MY choice, dammit!

14 thoughts on “MY choice, dammit!”

  1. When I first heard about the abortion vigilante bill in Texas, I immediately thought of the Greek play Lysistrata by Aristophanes. If all the woman of Texas could band together and employ the same strategy, perhaps the legislature would soon be pressured by their male constituents to change their minds. Probably won’t happen but I had fun imagining it.

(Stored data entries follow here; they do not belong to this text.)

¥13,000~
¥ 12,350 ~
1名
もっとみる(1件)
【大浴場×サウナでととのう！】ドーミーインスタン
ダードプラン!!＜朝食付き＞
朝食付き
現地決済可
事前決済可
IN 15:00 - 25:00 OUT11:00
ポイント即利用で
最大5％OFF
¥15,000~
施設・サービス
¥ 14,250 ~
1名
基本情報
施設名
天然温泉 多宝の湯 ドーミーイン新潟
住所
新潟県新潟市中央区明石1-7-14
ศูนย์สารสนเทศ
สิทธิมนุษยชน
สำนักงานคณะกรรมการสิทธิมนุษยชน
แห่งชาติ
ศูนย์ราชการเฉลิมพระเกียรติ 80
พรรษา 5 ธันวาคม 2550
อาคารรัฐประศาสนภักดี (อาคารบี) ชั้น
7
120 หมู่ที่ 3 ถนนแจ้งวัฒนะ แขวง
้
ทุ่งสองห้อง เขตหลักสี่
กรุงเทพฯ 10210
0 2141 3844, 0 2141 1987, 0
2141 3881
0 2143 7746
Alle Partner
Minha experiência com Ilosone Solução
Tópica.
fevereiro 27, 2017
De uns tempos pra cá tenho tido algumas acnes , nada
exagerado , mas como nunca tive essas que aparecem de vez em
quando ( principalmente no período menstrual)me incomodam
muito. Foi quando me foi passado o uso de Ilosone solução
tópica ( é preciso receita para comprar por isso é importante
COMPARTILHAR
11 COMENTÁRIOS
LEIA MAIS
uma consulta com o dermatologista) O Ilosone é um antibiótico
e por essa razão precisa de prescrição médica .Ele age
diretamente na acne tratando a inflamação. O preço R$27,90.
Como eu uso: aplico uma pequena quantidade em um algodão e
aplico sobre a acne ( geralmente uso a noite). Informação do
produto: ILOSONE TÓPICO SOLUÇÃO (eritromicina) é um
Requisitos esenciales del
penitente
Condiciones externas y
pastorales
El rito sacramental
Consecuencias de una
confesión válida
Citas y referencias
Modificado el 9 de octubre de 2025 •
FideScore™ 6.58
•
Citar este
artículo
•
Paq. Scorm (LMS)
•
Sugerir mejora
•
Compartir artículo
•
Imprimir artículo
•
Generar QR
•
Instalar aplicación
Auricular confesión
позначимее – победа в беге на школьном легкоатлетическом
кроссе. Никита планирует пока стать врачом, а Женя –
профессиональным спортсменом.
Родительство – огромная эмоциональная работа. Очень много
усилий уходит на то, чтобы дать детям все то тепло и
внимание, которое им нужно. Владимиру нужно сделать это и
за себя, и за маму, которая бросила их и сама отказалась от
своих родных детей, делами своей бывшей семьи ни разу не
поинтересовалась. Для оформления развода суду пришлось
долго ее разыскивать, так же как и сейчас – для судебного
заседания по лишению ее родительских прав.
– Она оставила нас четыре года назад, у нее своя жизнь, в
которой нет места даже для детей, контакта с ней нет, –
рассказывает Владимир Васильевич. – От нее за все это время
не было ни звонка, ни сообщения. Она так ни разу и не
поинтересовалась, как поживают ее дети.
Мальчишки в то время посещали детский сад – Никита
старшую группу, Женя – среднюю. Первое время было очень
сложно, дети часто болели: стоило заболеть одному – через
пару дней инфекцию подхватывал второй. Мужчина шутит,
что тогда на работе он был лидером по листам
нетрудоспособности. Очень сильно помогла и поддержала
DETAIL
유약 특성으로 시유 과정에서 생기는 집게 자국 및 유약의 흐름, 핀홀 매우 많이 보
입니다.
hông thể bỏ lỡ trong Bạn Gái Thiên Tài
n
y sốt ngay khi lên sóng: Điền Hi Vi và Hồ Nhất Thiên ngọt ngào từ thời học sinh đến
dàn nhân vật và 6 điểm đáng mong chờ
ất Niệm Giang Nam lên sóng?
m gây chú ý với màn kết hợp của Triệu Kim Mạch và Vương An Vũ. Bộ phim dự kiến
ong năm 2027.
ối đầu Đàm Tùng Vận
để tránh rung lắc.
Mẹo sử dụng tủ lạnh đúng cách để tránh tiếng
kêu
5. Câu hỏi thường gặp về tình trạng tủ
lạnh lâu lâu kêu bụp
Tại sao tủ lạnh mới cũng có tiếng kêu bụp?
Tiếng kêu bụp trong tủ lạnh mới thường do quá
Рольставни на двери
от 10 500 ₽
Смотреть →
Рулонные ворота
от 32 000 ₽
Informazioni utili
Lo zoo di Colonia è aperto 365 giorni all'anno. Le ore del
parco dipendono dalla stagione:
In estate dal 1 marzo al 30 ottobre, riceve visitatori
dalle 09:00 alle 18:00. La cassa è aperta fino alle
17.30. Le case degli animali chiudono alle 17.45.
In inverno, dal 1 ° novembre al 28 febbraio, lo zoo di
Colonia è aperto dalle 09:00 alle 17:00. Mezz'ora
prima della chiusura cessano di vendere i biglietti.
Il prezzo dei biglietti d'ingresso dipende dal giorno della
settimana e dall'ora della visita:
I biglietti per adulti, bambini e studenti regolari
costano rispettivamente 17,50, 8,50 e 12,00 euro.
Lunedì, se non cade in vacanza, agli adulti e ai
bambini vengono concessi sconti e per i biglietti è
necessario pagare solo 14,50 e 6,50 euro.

  2. That’s one of the biggest things that irk me about the “pro-life” people who are really “pro-fetus”: they really seem married to the idea that most women use abortion as birth control. Few women actually do. For most, it’s a very serious decision that they struggle with; not a single woman I know who had an abortion took it lightly, and at least two of them were ectopic pregnancies (which, despite that effort in Ohio sometime ago to require it), cannot be re-implanted and can kill the woman. Abortions in later pregnancy are nearly always out of necessity, and women who carried those babies that long fully expected to get a child out of the pregnancy. It’s not a clear-cut, black/white, good/evil issue despite the “pro-life” crowd trying to make it that way. The way to get fewer abortions has been paved by other nations: fewer restrictions, easily accessible contraception, and sex education. The women who can afford it in states like Texas will just head elsewhere to have abortions. Will they be reported? Naw. The people who know about it don’t need $10,000.

    1. The minute that Texas law went into effect, Colorado began preparing for an influx of women seeking abortions. There are no restrictions here and nobody will be reported.

      Easily accessible contraception and sex education are key, as you said. My dad was an ob/gyn and he understood that when he co-founded the Planned Parenthood chapter in our city. Poor women especially needed those services — contraception and sex education. I don’t know if he actually did abortions; what he was doing was preventing the need for them. That was always the objective. I am decidedly not pro-abortion (despite what pro-lifers want you to believe); I am pro-choice. And that choice belongs to the pregnant woman, not to some third party who doesn’t even know her. The right to choose includes all women — even pro-lifers.

      1. Same for me. I’ve yet to find anyone who’s “rah-rah, yea, abortions!” I wouldn’t have one, but that doesn’t mean I should get to say some other woman can’t have one.

        1. At my age I can only speak hypothetically, but whether or not I opted to have one would depend on the circumstances. And I can think of a lot of different circumstances.